---- TESTO MOSTRATO

Giulio Tremonti ha sperimentato direttamente quanto sia difficile entrare con i fatti nella carne viva degli scandalosi costi della politica.
Con la manovra finanziaria dello scorso anno aveva provato a tagliare del 50% i generosissimi «rimborsi elettorali» , come si chiama ipocritamente il finanziamento pubblico, riconosciuti per legge ai partiti politici, cresciuti fra il 1999 e il 2008 del 1.110%, mentre gli stipendi pubblici aumentavano del 42. Ebbene, il taglio è stato prima ridimensionato al 20%, quindi al 10 per cento. Per non parlare della norma che avrebbe riportato le spese di palazzo Chigi, in alcuni casi letteralmente impazzite, sotto il controllo del Tesoro: saltata come un tappo di champagne.
Ciò non toglie che quell’«articolato» prima o poi andrà fatto.

--------
---- RECORD FORNITI

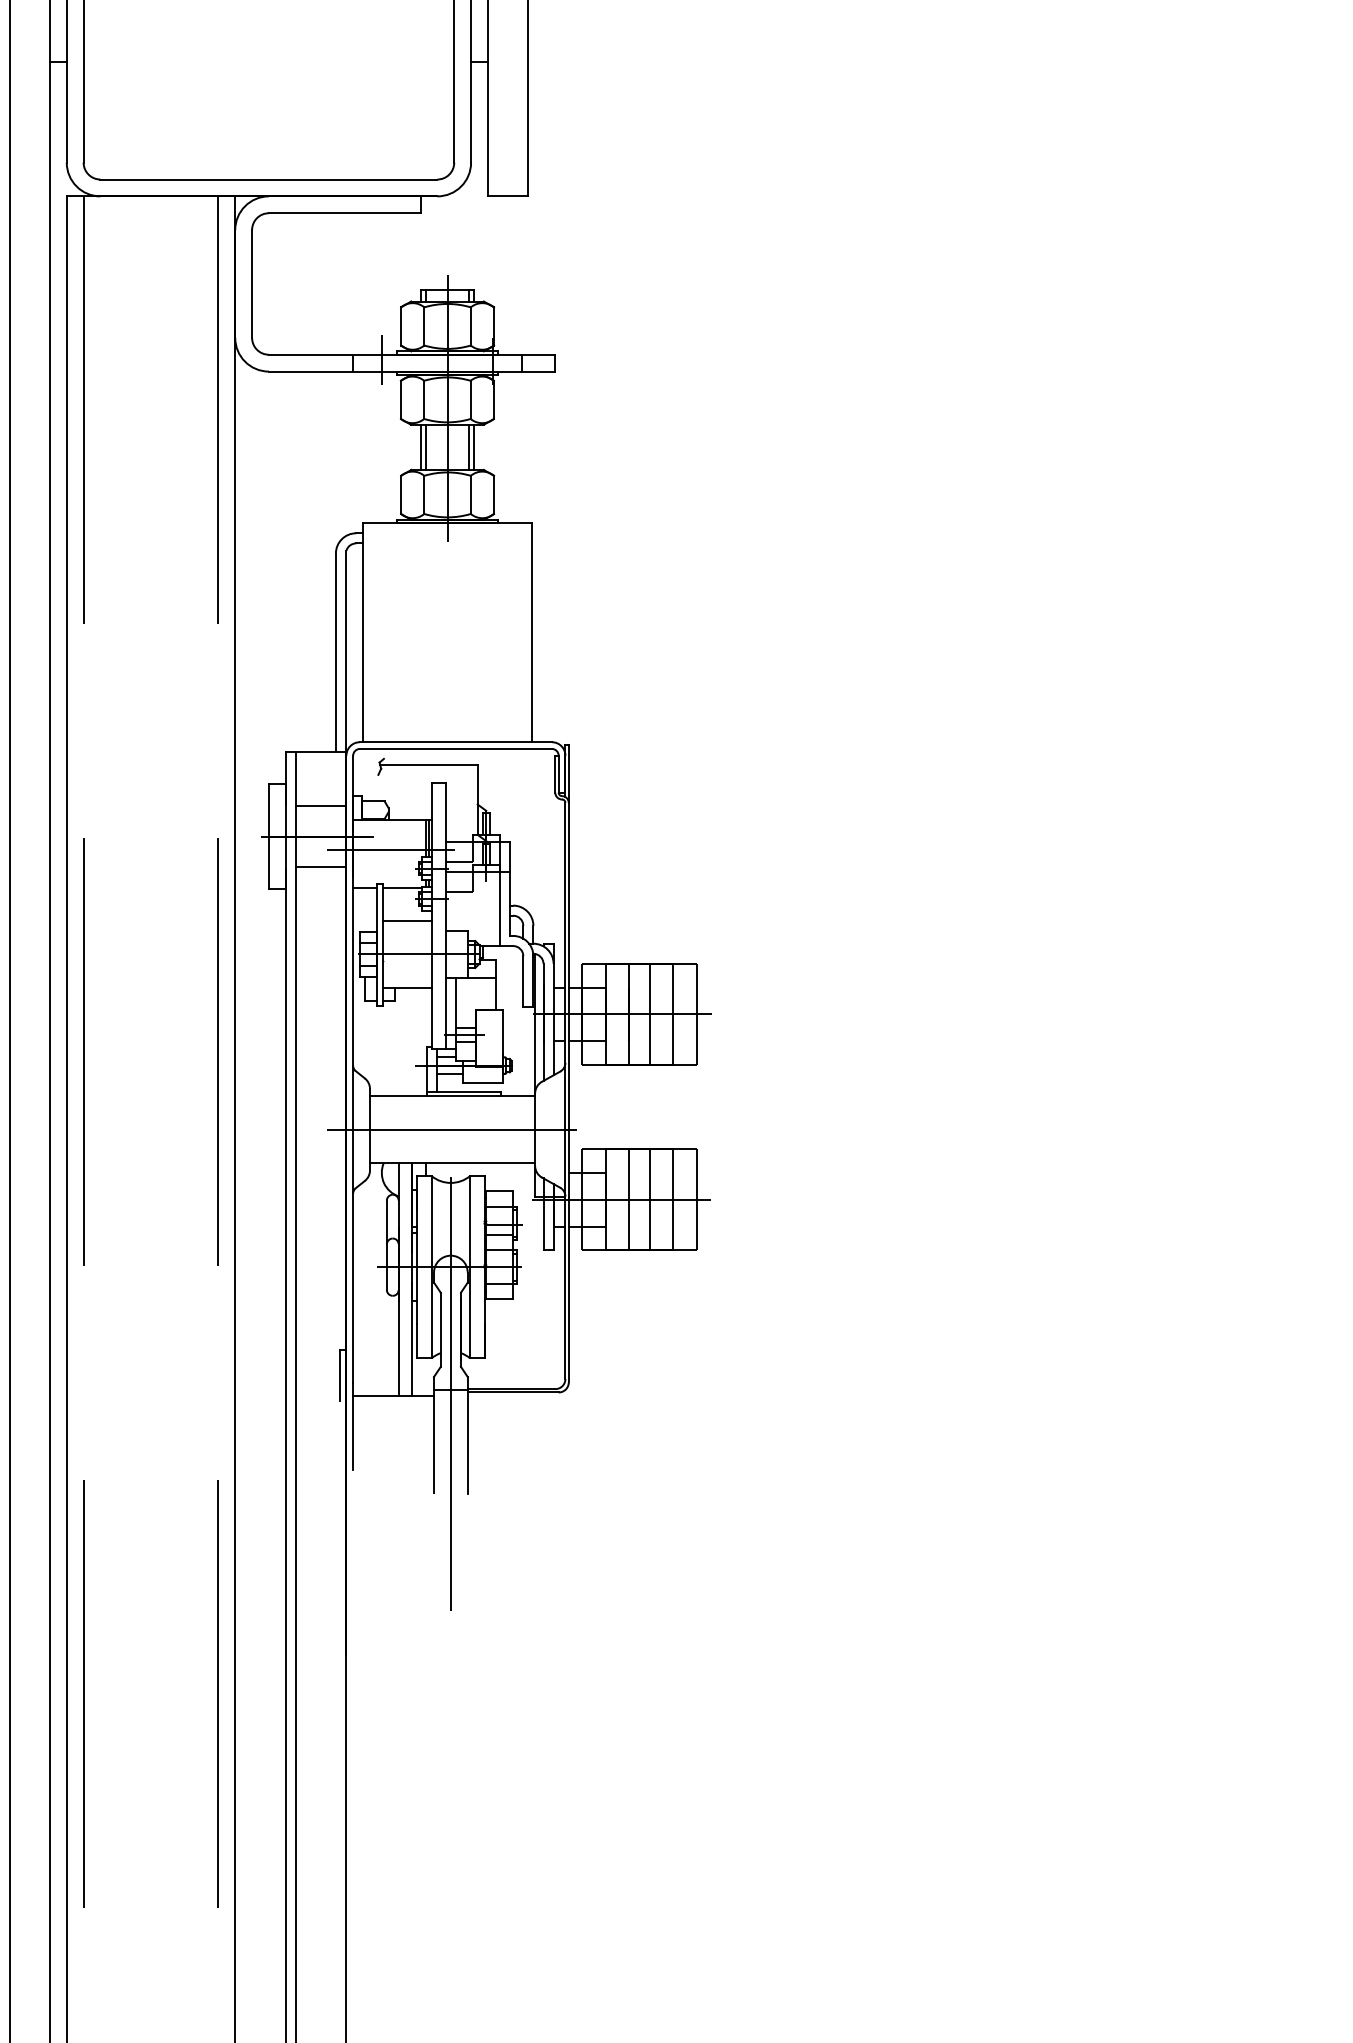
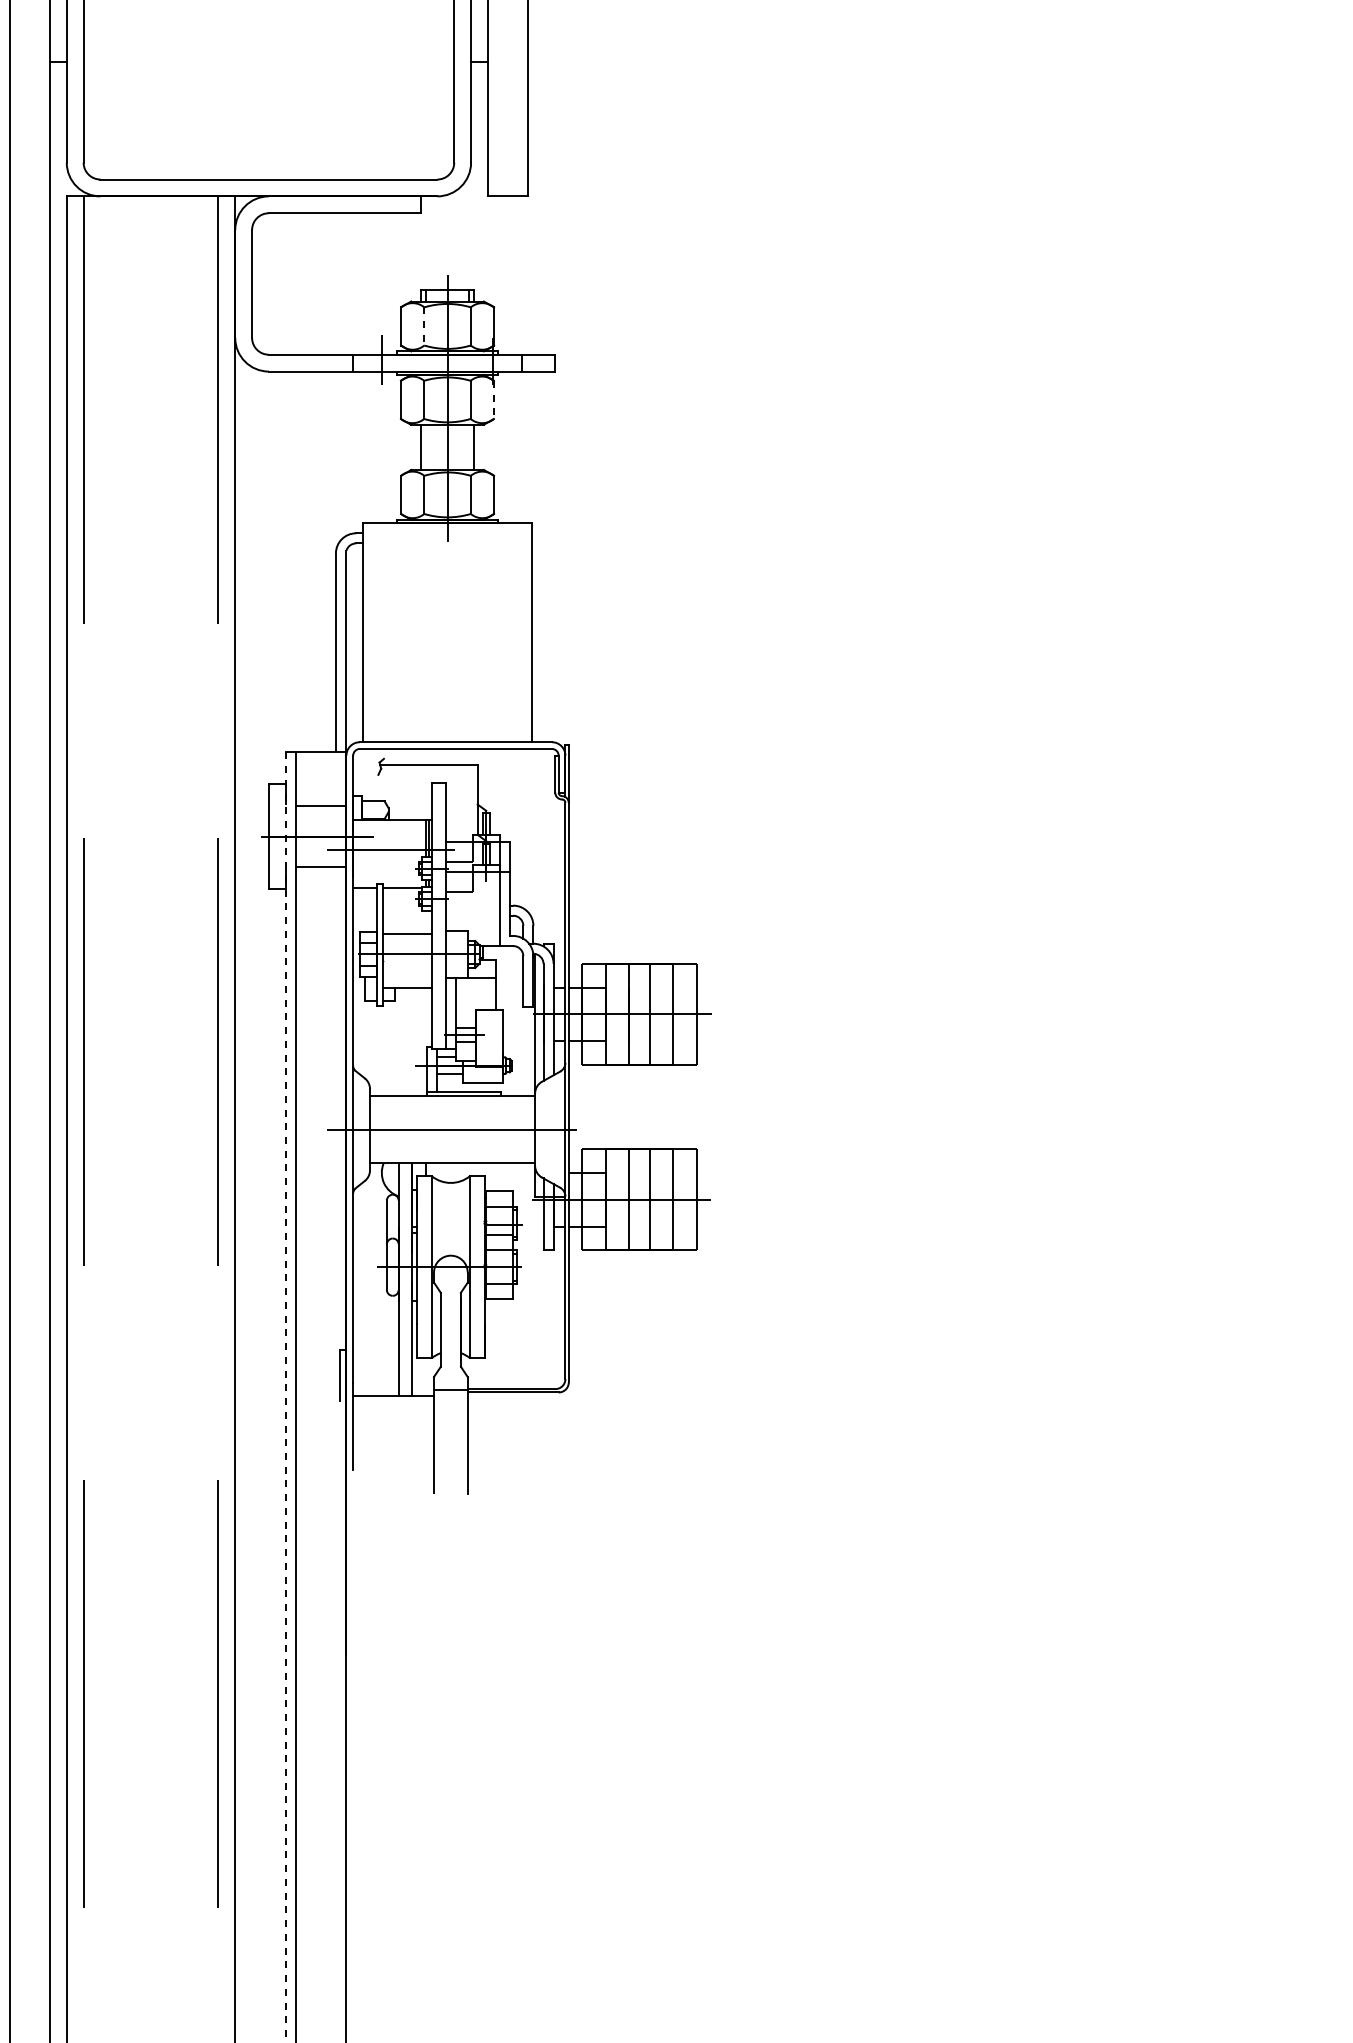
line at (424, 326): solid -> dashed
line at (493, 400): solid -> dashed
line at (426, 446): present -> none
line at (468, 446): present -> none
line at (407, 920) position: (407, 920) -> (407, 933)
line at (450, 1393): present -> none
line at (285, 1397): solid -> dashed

--------

> _ESERCIZI_:
• 1. Secondo il testo mostrato, di quanto sono cresciuti i rimborsi elettorali ai partiti fra il 1999 e il 2008?
• 2. Per ciascuna affermazione, indica se concorda con il testo mostrato, rispondendo sì o no e citando le parole decisive: (a) Tremonti aveva tentato di dimezzare i rimborsi elettorali; (b) il taglio dei rimborsi si è fermato infine al 20%; (c) la norma sulle spese di palazzo Chigi è stata mantenuta.
• 3. Traduci in inglese questa frase del testo mostrato: "Ciò non toglie che quell’«articolato» prima o poi andrà fatto."
I record non servono a nulla in questo lavoro.

> _RISPOSTE AGLI ESERCIZI_:
• 1. Del 1.110%.

• 2.
(a) Sì: "aveva provato a tagliare del 50% i generosissimi «rimborsi elettorali»".
(b) No: "il taglio è stato prima ridimensionato al 20%, quindi al 10 per cento".
(c) No: "saltata come un tappo di champagne".

• 3. This does not change the fact that, sooner or later, that “set of provisions” will have to be drawn up.